Tuttavia, forse nessuno di questi dovrebbe essere il vero problema. Dopotutto, il social da ragazza triste non pretende di essere preso troppo sul serio. È intenzionalmente accondiscendente e infarcito di ironia, una messinscena post-tutto che sa di esserlo. La schiavitù dell’ego elevata a personale marchio di fabbrica. Ma allora perché queste donne affermate si percepiscono come delle fallite negligenti? Sentono forse il bisogno di sminuire la loro ambizione? Sono invidiose di altre persone che sembrano «diventare adulte» meglio? O forse sono perversamente orgogliose di un certo successo ottenuto «per il rotto della cuffia»? Sono alla ricerca di sostegno ed empatia sinceri?

Nel 2013, Slate ha pubblicato un articolo di Michele Weldon dal titolo «Why Do We Admire Women Who Are “Hot Messes”». La Weldon scrive con convinzione: «Voglio svelare un segreto ben custodito a quel gruppetto di ragazze incasinate: quando ti comporti in modo responsabile, puoi godere della pienezza di una vita resa stabile attraverso la costruzione volontaria e complessa di rapporti basati sul rispetto reciproco. È questo che ti rende felice». Ricordo che leggendo queste parole, pensavo Dio, chiudi il becco. Non sei mia madre, cazzo, Michele. Non dirmi di comportarmi in modo responsabile! Suonava come la sintesi perfetta del divario generazionale femminista: un’esponente moralista della seconda ondata che stava confidando un «segreto», dicendo alle «giovani donne» come «godere della pienezza della vita». Scoppiai a ridere, collocandomi esattamente nella categoria delle giovani donne insolenti.
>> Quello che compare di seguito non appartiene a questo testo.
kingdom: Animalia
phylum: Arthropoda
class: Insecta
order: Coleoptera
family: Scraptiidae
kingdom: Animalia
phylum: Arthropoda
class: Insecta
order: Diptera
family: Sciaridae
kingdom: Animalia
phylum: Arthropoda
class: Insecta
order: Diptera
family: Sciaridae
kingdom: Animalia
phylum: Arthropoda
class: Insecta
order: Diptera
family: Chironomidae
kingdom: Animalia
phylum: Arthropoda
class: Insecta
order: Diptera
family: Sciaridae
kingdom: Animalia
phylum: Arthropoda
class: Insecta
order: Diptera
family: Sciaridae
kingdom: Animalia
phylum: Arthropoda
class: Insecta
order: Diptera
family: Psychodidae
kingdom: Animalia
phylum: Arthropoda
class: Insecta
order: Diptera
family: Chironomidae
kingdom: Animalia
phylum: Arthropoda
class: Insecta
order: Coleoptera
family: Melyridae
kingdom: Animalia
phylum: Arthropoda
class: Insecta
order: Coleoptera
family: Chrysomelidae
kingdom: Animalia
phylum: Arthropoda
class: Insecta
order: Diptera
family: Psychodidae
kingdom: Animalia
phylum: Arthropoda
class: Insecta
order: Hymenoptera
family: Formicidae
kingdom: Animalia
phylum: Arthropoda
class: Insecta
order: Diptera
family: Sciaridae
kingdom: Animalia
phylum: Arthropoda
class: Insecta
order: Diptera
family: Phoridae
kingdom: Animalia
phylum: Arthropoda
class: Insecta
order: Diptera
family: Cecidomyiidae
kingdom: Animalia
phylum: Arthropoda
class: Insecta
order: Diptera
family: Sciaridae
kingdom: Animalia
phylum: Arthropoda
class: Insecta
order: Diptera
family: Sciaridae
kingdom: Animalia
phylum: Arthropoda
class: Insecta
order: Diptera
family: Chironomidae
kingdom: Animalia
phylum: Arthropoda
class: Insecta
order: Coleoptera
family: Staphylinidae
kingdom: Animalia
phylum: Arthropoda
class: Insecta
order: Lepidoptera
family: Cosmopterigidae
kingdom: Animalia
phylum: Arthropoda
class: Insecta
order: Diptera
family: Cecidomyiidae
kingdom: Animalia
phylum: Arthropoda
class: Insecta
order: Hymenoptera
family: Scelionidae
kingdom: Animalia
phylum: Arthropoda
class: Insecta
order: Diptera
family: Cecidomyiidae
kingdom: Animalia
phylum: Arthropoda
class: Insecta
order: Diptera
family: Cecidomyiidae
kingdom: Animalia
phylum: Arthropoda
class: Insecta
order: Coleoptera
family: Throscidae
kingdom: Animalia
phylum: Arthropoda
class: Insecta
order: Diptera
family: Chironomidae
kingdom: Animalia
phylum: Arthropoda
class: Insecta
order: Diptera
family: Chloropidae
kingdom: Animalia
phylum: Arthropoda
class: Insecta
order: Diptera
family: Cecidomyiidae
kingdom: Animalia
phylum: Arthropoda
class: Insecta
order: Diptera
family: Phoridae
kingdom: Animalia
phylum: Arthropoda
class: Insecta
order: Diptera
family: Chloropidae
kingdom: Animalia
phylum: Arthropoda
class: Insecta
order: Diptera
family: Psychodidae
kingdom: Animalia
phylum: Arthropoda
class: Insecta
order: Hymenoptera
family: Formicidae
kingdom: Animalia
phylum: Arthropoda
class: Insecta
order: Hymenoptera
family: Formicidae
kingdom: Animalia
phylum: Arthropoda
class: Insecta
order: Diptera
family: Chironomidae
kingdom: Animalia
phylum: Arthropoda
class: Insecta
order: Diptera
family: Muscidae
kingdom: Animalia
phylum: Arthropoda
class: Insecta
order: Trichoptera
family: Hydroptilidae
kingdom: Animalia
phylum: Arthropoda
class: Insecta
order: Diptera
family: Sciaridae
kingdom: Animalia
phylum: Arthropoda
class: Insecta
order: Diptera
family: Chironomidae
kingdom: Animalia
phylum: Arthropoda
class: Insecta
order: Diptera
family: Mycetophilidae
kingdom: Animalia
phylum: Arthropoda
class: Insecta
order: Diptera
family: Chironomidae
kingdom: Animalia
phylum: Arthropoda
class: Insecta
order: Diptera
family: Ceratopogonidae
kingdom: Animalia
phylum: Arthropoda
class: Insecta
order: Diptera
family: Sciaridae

Ora, dopo aver passato altri tre anni ad assorbire il caustico narcisismo delle giovani donne del web, credo di trovarmi nel mezzo. Per usare un’iperbole tipica dei profili Twitter delle Ragazze Incasinate, sono esausta.

Ho particolarmente apprezzato la chiosa dell’articolo di Miranda Popkey sull’invidia. Mi aspettavo che si concludesse con un invito supplichevole a smettere di essere gelose delle altre donne e iniziare a sostenerci l’una con l’altra. Ma non finisce così. La Popkey non fa appello alla falsa sorellanza. Anzi, chiude con una dose di realismo affermando che prevede di passare ancora tanto tempo in compagnia dell’invidia, in futuro.

Allo stesso modo, anche io concluderò con aspettative modeste. Scrivere è difficile. Il tardo capitalismo è assurdo. I meme sono divertenti. Tutti odiamo noi stessi. Alle scrittrici incasinate del web: continuerò a leggere i vostri articoli con sincero interesse, riderò ai vostri tweet quando li troverò divertenti e alzerò gli occhi al cielo quando li troverò irritanti. Immagino che, se proprio non dovessero piacermi, potrò sempre cliccare su «Non seguire più».

© Nina Renata Aron, 2016. Tutti i diritti riservati.